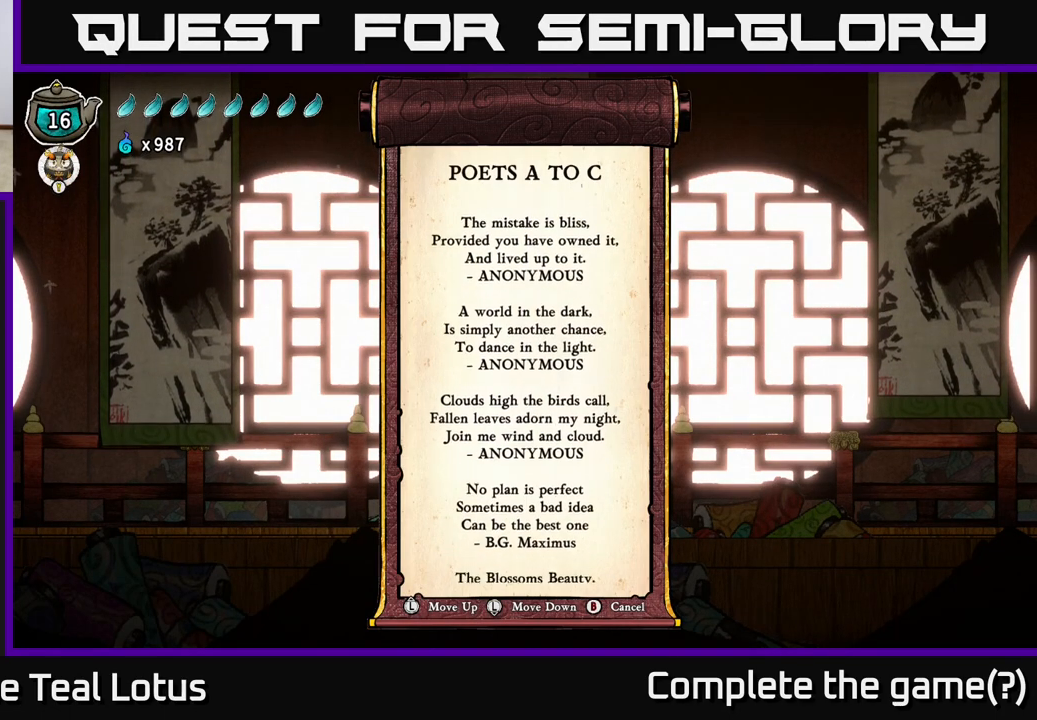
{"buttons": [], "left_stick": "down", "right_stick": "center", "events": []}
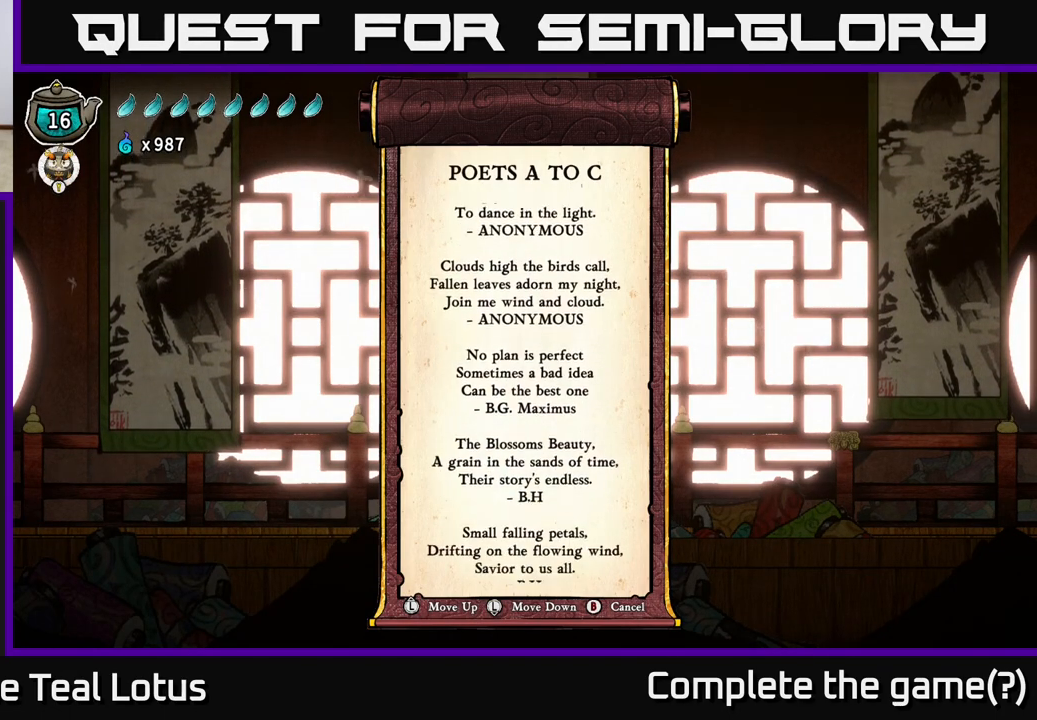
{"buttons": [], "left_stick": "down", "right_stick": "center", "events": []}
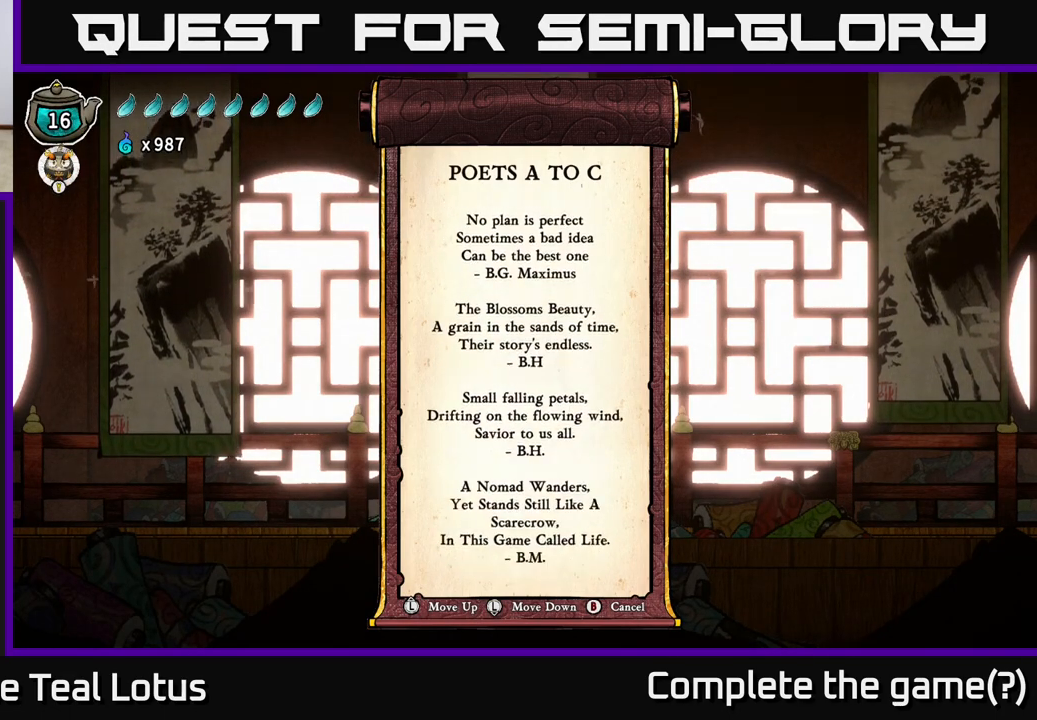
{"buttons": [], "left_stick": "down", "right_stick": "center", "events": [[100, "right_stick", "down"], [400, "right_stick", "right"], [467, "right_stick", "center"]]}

▶ TASK BRIEF: Go through the data and return every word of it verbatim, leaving out the pictures.

▶ YOUR SOLUTION:
{"buttons": [], "left_stick": "down", "right_stick": "center", "events": []}
{"buttons": [], "left_stick": "down", "right_stick": "center", "events": []}
{"buttons": [], "left_stick": "down", "right_stick": "center", "events": [[100, "right_stick", "down"], [400, "right_stick", "right"], [467, "right_stick", "center"]]}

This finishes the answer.